C’est une grande déception. Vous l’avez compris, nous devions accueillir pour la première fois sur la place d’arme, honneur et fidélité obligent, un carré de représentants de notre force spéciale, plus que centenaire : la cohorte des légionnaires d’honneur. Si l’honneur est définitivement attaché à leur grade, c’est pour reconnaître leur fidélité, définitivement attachée à la Légion étrangère. Ils sont de toutes les missions spéciales, de la valorisation de nos vignes à la défense des droits des légionnaires, de la mise en valeur de notre patrimoine à l’emploi opérationnel de nos unités, œuvrant sans esprit de recul. Le centenaire de notre devise est aussi leur anniversaire.  Ils ne seront donc pas présents pour ce 30 avril. Qu’à cela ne tienne, je leur ai donné rendez-vous le samedi 16 octobre prochain, à Aubagne pour fêter solennellement les 100 ans de la devise autour des emblèmes de la Légion étrangère.

- Depuis la création de la Légion étrangère combien de civils (hommes et femmes) et de militaires ont-ils été faits "légionnaire de 1ère classe d’honneur" ?

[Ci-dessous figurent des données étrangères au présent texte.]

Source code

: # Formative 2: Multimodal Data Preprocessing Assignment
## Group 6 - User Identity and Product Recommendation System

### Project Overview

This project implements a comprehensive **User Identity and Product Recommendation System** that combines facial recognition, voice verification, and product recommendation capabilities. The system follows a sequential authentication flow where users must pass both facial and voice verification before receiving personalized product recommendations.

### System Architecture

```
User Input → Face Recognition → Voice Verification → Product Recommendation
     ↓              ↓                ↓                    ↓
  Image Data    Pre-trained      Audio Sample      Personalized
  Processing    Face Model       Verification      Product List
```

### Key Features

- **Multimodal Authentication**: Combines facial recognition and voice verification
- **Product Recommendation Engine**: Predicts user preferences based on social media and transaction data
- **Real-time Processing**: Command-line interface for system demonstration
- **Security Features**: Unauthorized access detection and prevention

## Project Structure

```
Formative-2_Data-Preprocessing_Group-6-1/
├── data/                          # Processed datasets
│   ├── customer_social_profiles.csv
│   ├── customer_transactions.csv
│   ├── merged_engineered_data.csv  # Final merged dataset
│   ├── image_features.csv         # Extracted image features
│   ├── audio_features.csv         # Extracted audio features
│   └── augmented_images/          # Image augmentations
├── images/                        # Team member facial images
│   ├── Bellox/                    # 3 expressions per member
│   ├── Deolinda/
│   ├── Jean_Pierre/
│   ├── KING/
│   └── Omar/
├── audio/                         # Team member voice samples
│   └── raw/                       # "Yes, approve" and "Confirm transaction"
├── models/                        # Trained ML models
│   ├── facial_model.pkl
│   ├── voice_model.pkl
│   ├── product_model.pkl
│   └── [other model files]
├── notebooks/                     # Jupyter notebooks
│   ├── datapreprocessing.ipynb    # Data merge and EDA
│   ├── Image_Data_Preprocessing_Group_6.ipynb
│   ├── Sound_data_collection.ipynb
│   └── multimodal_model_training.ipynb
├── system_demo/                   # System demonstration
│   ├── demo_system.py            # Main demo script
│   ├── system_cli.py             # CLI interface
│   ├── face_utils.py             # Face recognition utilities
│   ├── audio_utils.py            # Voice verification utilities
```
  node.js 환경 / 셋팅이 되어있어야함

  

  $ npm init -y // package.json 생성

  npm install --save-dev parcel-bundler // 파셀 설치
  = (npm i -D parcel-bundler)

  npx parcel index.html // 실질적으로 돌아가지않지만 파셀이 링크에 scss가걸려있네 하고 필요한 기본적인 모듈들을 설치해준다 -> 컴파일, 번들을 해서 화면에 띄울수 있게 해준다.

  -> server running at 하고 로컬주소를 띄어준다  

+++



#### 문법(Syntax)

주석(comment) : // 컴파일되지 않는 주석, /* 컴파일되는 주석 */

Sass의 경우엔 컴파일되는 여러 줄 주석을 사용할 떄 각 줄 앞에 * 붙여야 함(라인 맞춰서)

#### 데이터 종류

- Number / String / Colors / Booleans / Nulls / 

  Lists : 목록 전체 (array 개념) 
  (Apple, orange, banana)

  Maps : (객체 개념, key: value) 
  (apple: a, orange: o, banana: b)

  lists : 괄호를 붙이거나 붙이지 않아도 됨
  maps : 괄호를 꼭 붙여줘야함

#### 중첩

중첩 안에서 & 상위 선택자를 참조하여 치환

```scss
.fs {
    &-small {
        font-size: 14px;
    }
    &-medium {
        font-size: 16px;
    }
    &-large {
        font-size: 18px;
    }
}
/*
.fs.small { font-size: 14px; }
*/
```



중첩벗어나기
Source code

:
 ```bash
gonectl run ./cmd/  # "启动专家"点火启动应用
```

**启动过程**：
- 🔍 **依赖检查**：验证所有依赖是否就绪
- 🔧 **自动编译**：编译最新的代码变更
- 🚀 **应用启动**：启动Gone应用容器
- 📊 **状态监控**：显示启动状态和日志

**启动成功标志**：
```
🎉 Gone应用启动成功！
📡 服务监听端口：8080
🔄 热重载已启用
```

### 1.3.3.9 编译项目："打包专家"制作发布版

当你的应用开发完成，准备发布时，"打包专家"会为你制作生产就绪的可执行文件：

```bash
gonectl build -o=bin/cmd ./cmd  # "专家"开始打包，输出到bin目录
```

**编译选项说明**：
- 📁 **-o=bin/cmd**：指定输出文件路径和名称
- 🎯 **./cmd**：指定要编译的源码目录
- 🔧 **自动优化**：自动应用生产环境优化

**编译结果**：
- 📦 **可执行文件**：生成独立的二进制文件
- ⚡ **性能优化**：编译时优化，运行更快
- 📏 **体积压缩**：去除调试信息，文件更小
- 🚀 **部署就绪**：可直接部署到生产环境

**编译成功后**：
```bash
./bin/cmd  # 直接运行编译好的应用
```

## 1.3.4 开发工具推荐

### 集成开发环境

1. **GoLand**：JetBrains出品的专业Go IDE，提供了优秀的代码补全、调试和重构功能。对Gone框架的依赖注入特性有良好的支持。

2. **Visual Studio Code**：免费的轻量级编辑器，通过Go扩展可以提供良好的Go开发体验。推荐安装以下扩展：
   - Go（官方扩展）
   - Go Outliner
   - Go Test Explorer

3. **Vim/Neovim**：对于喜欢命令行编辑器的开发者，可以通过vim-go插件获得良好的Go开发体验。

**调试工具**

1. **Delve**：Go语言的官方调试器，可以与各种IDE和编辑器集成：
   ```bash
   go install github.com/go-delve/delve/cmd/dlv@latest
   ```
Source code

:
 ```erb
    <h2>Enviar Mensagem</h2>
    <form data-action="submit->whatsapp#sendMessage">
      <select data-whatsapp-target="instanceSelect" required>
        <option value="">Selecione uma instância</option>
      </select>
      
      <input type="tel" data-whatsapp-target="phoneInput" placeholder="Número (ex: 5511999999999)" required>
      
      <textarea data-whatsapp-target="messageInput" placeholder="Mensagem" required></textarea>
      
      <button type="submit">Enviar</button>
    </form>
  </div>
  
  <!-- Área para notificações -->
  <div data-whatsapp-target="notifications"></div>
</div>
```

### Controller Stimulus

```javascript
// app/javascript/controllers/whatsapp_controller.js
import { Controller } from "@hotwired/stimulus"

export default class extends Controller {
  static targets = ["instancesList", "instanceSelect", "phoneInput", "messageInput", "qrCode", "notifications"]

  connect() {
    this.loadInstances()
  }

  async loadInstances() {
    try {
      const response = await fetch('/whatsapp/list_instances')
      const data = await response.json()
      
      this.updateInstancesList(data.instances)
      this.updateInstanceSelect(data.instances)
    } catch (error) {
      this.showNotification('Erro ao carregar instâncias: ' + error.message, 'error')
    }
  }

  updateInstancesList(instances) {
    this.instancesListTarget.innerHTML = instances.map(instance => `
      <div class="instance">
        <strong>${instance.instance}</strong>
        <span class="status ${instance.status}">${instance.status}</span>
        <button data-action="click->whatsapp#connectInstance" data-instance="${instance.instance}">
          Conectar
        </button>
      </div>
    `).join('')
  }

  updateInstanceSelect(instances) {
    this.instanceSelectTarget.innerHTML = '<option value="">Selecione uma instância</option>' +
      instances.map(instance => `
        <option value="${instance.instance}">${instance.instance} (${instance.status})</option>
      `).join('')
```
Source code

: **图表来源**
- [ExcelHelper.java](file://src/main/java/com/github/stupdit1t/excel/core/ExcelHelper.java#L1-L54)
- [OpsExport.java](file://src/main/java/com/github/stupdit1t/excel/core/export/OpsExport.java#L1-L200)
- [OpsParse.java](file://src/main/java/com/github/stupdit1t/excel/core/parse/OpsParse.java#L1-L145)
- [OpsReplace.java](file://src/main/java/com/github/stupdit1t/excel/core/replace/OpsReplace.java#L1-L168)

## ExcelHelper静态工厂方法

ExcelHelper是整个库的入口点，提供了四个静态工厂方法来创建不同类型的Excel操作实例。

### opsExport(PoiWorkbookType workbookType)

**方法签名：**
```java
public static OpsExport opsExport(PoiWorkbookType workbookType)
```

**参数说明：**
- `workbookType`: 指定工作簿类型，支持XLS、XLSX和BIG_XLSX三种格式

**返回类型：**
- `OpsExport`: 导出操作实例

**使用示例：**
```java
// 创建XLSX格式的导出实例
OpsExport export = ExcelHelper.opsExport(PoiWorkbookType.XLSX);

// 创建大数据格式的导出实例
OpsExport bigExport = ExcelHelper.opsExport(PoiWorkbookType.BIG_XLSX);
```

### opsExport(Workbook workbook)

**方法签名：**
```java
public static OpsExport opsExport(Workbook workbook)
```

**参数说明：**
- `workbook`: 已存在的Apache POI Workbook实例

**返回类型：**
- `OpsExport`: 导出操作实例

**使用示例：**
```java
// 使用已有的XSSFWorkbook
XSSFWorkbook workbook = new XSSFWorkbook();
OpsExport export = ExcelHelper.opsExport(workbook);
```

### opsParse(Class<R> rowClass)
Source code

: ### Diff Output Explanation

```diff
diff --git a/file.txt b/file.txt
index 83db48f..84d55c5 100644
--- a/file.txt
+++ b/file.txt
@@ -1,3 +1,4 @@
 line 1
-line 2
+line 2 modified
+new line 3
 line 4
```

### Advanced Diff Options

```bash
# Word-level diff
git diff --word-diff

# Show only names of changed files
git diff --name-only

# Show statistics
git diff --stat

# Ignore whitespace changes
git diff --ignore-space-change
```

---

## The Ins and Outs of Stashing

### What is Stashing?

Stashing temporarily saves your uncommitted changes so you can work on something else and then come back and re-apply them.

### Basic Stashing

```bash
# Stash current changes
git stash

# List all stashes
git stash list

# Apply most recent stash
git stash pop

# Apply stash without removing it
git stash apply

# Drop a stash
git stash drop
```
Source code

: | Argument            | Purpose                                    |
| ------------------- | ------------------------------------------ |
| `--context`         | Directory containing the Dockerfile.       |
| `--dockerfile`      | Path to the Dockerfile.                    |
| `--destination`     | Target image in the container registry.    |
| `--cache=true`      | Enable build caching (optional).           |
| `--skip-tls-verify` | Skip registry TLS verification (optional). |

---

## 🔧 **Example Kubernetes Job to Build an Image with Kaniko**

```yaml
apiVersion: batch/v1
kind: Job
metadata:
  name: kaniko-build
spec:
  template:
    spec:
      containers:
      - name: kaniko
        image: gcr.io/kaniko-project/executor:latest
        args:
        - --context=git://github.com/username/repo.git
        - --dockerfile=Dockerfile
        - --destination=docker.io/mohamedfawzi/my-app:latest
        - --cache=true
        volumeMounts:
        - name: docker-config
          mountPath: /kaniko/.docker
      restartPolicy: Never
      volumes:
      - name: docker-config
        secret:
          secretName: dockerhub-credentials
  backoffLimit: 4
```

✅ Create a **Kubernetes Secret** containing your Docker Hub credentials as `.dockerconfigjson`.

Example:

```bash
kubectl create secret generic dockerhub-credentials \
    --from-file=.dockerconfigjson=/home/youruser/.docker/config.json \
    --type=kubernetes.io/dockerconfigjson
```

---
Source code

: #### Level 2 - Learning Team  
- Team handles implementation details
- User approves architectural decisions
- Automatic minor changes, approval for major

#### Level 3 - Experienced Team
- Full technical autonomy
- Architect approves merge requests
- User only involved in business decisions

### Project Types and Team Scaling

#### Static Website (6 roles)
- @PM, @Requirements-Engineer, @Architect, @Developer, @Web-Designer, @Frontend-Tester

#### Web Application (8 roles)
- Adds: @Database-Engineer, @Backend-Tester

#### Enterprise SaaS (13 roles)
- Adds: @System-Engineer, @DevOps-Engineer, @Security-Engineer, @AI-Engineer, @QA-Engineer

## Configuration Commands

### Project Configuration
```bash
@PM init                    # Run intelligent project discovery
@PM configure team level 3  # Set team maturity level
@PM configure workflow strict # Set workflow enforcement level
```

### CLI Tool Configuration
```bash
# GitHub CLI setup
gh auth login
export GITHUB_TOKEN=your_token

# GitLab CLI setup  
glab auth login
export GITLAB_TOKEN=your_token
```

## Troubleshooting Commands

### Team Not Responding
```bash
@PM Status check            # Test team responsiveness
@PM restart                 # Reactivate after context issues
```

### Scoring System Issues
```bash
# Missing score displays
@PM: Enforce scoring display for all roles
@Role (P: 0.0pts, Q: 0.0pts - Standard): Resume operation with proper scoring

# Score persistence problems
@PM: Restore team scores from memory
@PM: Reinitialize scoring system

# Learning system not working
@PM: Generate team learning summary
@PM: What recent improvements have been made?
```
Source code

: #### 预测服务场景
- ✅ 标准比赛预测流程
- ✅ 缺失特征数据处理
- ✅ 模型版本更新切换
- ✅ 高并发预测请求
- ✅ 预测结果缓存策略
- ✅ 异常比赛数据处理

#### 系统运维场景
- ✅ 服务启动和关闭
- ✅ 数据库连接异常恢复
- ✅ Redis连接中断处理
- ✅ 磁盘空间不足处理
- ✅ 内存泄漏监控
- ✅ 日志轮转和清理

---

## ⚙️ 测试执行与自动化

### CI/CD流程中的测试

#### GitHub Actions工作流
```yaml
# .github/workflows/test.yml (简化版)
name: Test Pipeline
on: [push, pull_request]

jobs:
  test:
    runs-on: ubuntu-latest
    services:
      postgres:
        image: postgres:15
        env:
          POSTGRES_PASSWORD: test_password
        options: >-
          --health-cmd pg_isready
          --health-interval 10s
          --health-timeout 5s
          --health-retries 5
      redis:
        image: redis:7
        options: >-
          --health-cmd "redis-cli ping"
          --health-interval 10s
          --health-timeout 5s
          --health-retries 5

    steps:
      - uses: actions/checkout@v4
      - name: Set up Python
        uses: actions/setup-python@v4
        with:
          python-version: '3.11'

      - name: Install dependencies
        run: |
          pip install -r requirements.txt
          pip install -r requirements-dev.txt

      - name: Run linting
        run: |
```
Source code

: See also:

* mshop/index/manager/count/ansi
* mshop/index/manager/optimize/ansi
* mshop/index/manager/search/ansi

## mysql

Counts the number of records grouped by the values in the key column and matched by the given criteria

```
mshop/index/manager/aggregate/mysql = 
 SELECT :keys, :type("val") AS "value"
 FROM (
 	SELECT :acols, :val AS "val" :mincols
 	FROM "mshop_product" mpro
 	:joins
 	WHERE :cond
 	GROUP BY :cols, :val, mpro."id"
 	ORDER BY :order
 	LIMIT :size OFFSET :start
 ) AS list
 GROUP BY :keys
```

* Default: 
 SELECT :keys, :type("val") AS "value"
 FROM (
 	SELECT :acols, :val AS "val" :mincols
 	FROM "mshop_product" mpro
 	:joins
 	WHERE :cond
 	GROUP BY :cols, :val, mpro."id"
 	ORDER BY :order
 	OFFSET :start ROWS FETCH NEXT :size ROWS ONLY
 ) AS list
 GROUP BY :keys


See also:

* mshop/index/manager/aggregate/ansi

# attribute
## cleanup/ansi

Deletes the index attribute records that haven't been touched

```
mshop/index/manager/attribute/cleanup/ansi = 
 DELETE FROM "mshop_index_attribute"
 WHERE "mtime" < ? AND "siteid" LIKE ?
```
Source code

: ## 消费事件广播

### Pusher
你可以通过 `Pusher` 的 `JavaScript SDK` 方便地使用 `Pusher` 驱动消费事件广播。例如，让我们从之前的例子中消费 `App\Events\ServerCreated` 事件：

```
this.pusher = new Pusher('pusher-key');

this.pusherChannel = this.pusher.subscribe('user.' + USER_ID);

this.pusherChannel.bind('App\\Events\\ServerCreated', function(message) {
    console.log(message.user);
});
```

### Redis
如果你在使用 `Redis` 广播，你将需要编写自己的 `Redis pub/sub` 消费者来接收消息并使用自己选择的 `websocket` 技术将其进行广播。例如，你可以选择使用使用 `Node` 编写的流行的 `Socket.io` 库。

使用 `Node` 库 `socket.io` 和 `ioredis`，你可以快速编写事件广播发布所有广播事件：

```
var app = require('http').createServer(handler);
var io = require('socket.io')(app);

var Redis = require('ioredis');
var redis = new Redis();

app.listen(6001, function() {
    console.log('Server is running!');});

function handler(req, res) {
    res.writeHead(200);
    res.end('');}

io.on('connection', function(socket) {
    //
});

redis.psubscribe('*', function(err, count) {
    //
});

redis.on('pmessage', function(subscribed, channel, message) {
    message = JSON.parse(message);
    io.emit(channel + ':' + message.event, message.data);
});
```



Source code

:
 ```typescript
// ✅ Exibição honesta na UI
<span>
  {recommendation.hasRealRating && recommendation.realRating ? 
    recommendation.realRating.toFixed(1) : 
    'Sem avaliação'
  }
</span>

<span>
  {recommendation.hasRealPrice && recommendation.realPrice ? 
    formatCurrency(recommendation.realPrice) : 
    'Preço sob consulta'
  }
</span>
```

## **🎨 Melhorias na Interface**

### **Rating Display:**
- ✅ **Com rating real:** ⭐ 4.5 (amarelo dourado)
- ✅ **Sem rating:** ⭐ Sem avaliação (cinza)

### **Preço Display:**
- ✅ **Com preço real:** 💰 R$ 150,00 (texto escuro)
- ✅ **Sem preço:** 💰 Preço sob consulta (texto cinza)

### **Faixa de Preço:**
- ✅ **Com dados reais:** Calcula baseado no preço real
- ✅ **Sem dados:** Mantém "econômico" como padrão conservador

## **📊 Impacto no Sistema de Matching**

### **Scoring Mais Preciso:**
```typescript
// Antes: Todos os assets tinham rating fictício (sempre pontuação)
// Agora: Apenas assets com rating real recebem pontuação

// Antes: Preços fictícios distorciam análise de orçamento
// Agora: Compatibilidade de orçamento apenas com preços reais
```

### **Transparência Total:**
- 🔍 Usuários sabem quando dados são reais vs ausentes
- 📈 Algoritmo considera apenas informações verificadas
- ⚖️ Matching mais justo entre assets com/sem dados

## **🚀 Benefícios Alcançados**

C’est difficile de fournir un chiffre avec exactitude mais nous recensons aujourd’hui plus de 1200 personnes qui ont reçu la distinction de « légionnaire d’honneur » en témoignage de gratitude. La liste est disparate et merveilleuse. Je vous renvoie au dernier numéro du magazine Képi Blanc qui consacre une double page à ces hommes et femmes, qui tous par ce grade sont entrés dans la famille légionnaire. L’honorariat n’est ni une récompense, ni un dû, ni une flatterie, ni un hochet. Il est un signe du cœur. Il reconnaît un attachement et une fidélité à « Monsieur légionnaire » : Des maréchaux, des princes, un hôpital, des infirmières , des journalistes, des ambassadeurs, des avocats, un champion de boxe, des cantinières, des architectes, des préfets,  des œnologues, des présidents, des commerçants, des maires, des artistes, des aumoniers…des bienfaiteurs, ainsi va la Légion.

*Louis d’Estouteville fut au XVème siècle, capitaine du mont Saint-Michel et gouverneur de Normandie.